■ Work task
Please repeat exactly, and only, the lines from the one containing "Step: Paste the" through the end of the records below, with no pictures.

Dataset entries
+-------+
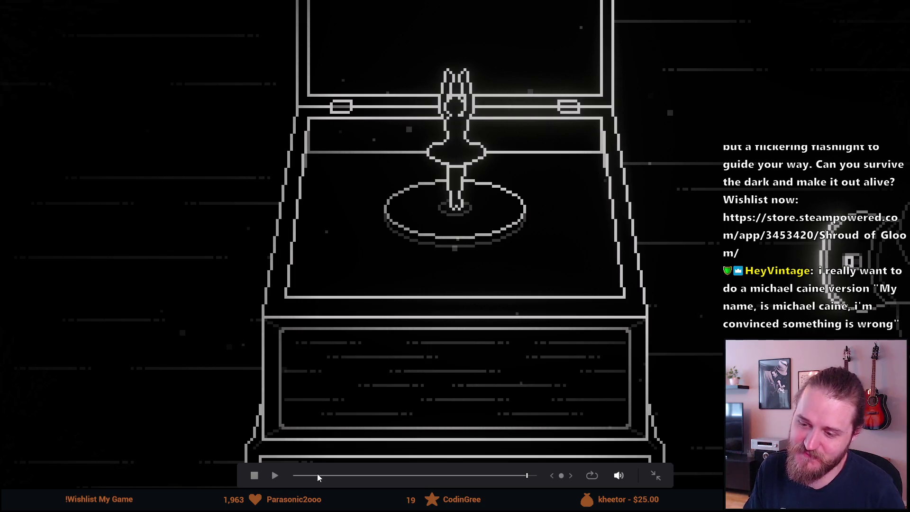
click(317, 473)
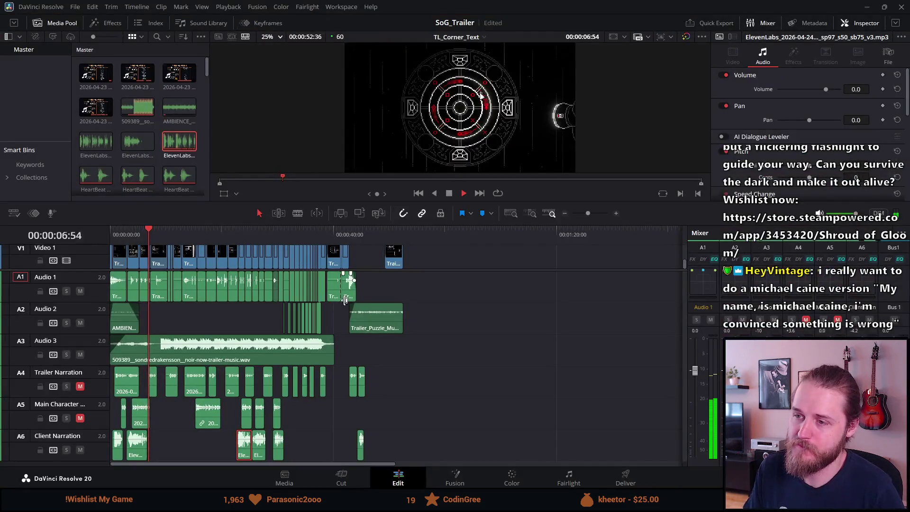
key(space)
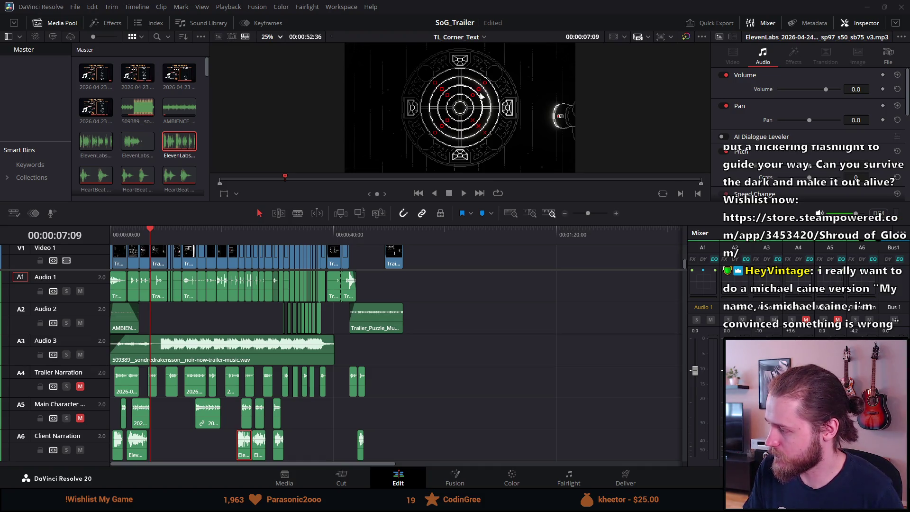
Step: Jump between the puzzles, circular emblem and clock shots near the trailer's opening
click(235, 234)
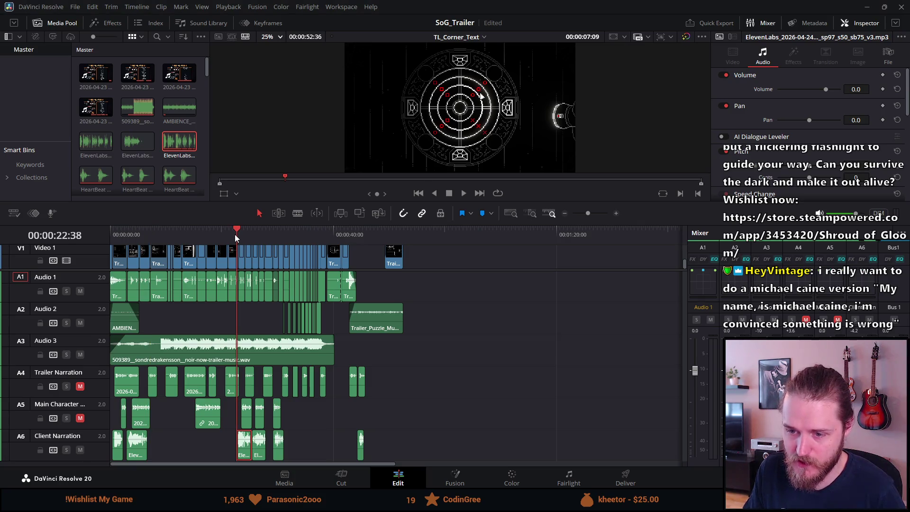
click(139, 231)
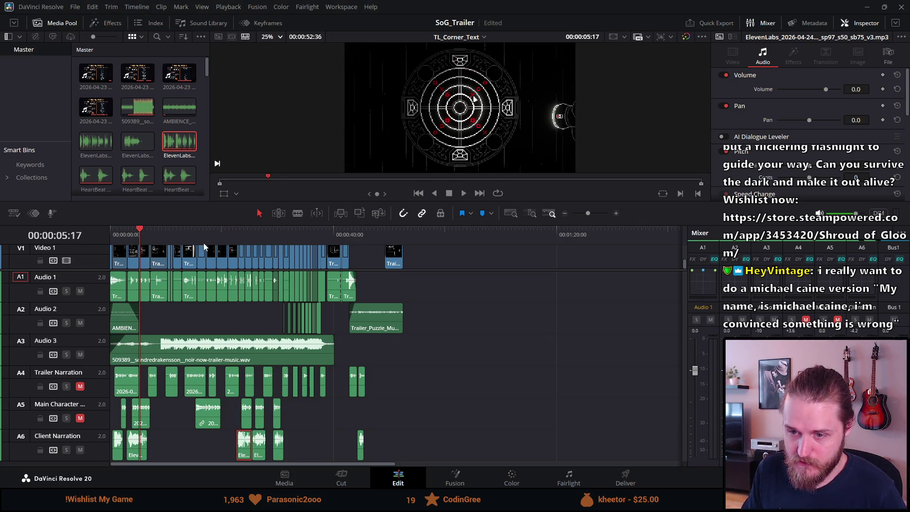
click(241, 239)
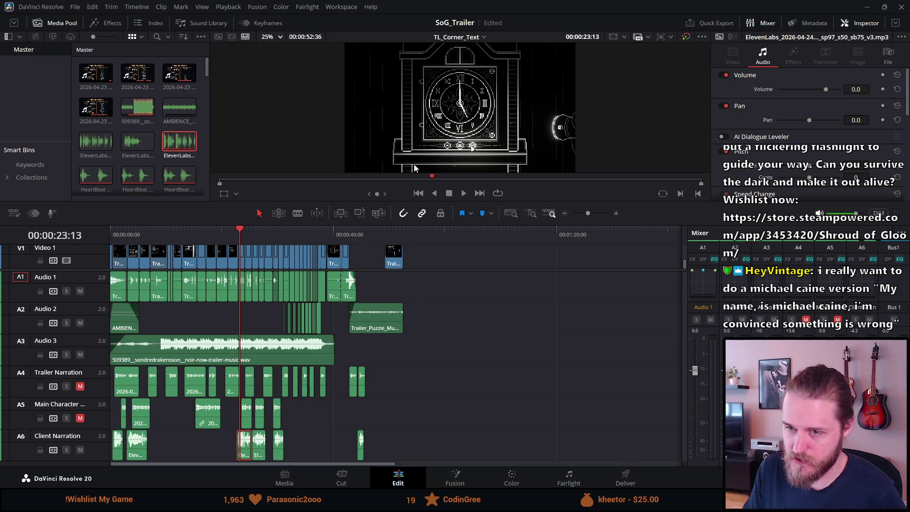
click(133, 237)
Step: Play from 00:00:03:56, skipping to about 13, 15 and 21 seconds, then switch to ElevenLabs
key(space)
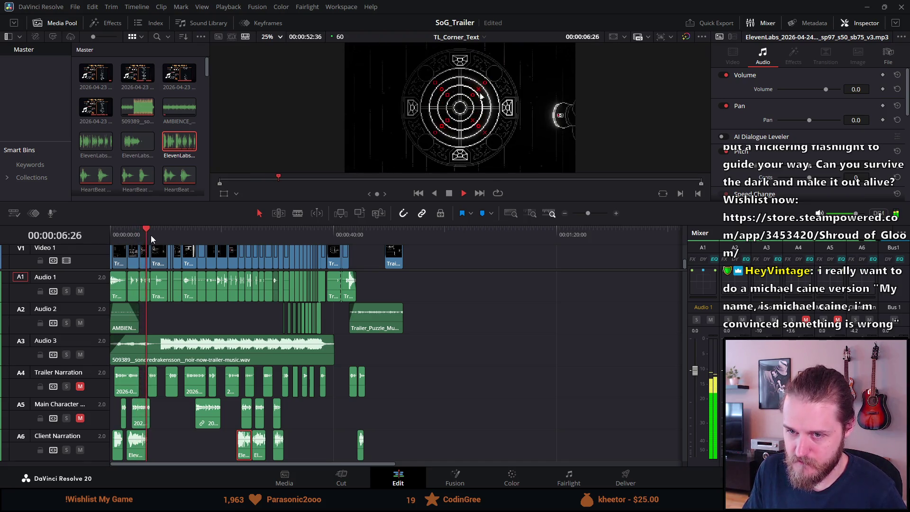
click(181, 234)
click(197, 235)
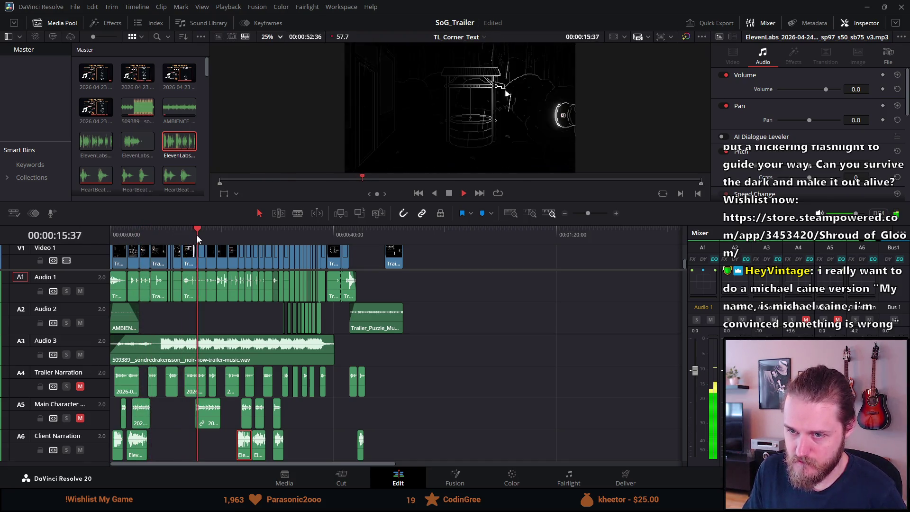
click(230, 236)
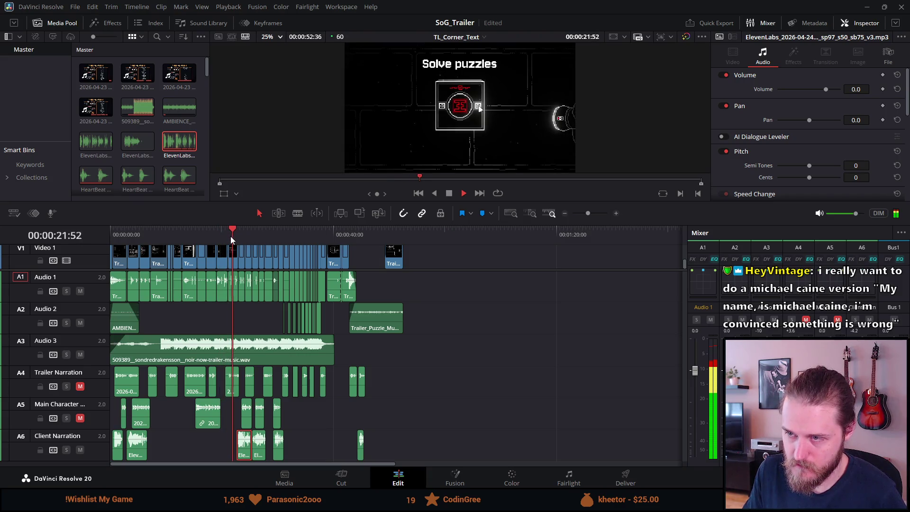
click(449, 193)
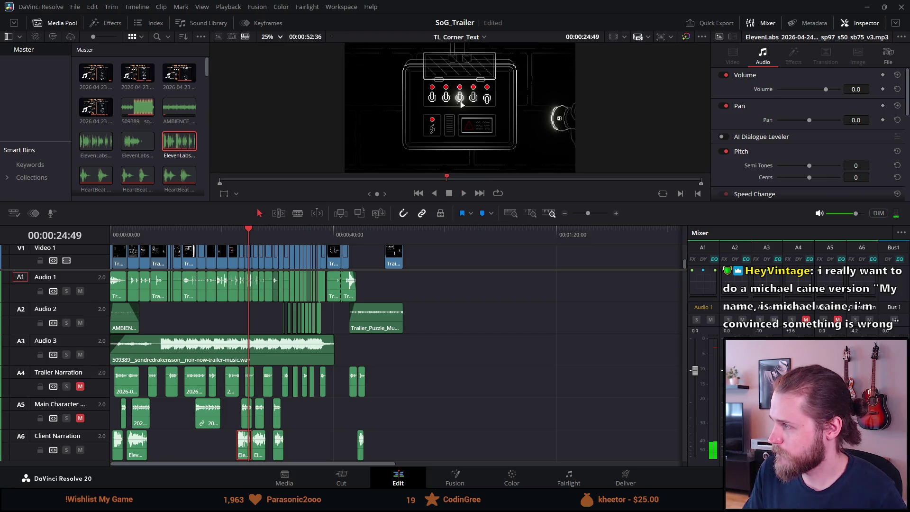
key(alt+Tab)
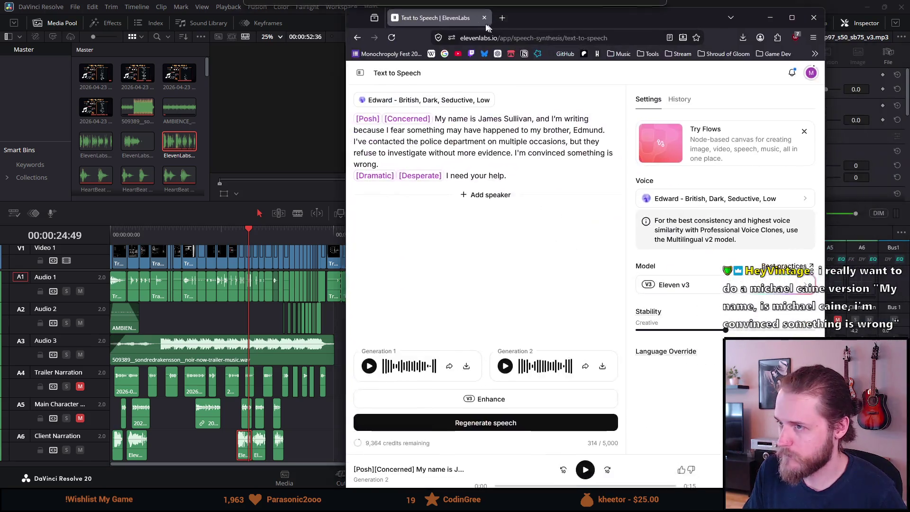
Step: Paste the email below the script, keep the visit paragraph, and delete the leftover text
key(Return)
key(ctrl+v)
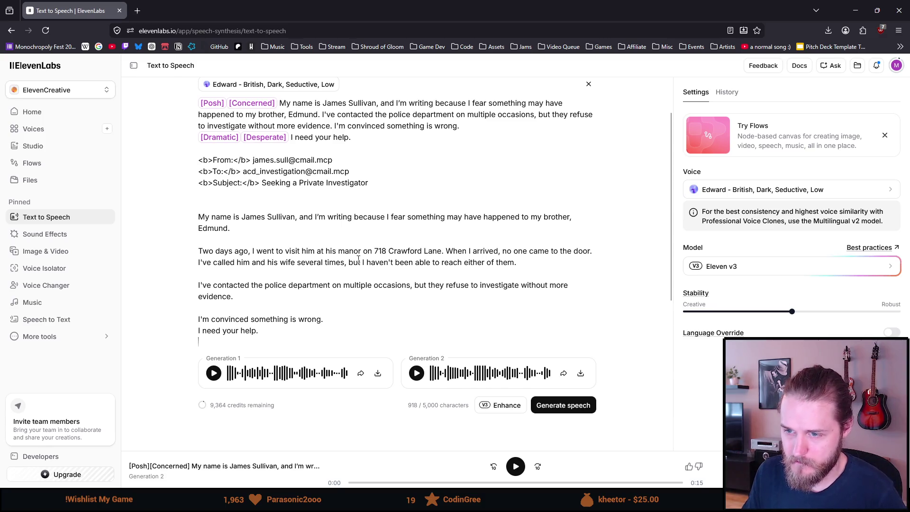
drag(525, 261, 187, 250)
key(ctrl+c)
key(BackSpace)
mouse_move(259, 318)
mouse_down()
mouse_move(209, 284)
mouse_move(184, 213)
mouse_move(197, 157)
mouse_up()
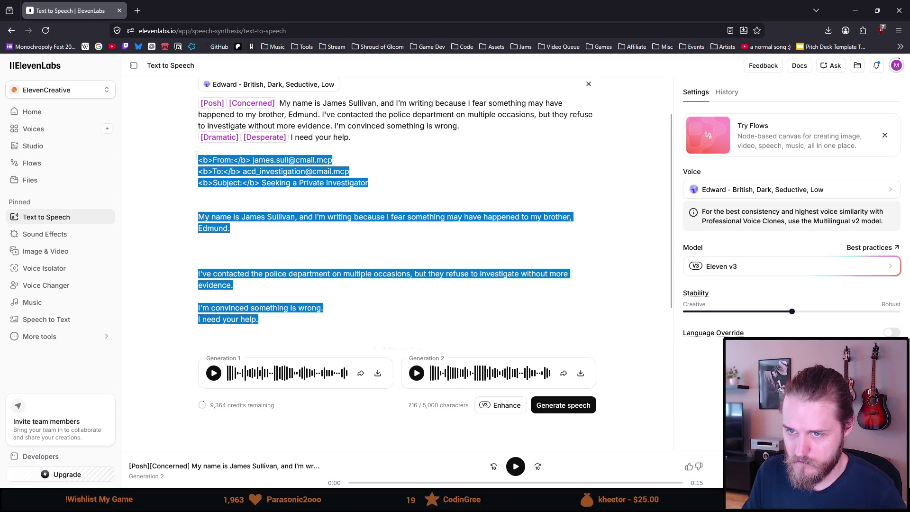
key(BackSpace)
key(BackSpace)
key(BackSpace)
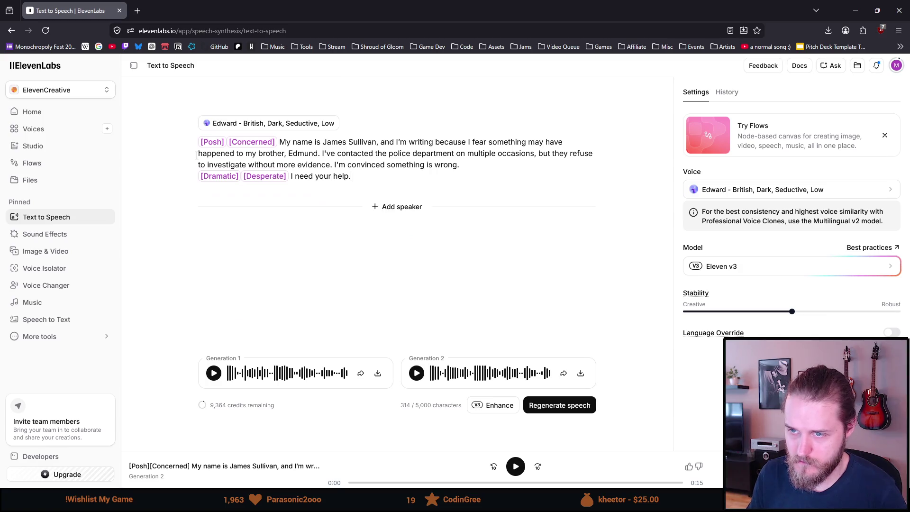
Step: Insert the visit paragraph after the brother sentence, dropping 'Two days ago', the address, and 'When I arrived'
click(322, 153)
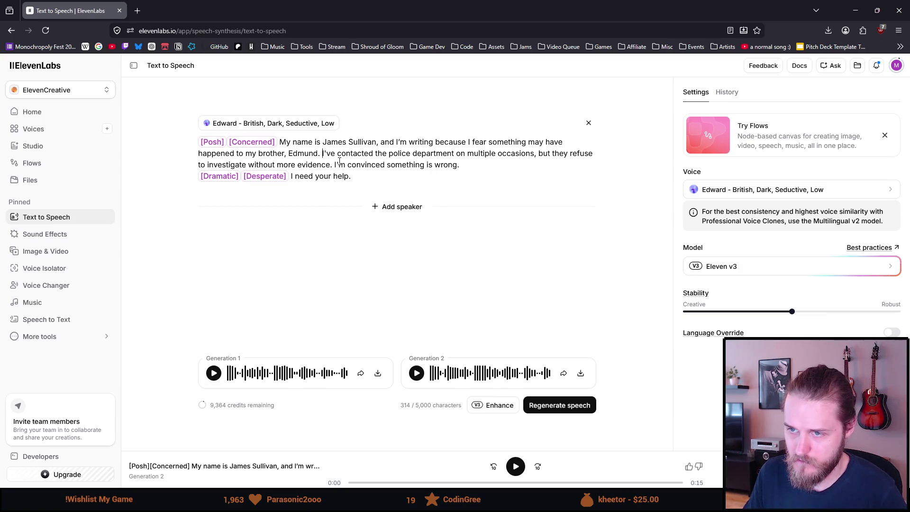
key(ctrl+v)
+-------+
■ Written solution
Step: Paste the email below the script, keep the visit paragraph, and delete the leftover text
key(Return)
key(ctrl+v)
drag(525, 261, 187, 250)
key(ctrl+c)
key(BackSpace)
mouse_move(259, 318)
mouse_down()
mouse_move(209, 284)
mouse_move(184, 213)
mouse_move(197, 157)
mouse_up()
key(BackSpace)
key(BackSpace)
key(BackSpace)
Step: Insert the visit paragraph after the brother sentence, dropping 'Two days ago', the address, and 'When I arrived'
click(322, 153)
key(ctrl+v)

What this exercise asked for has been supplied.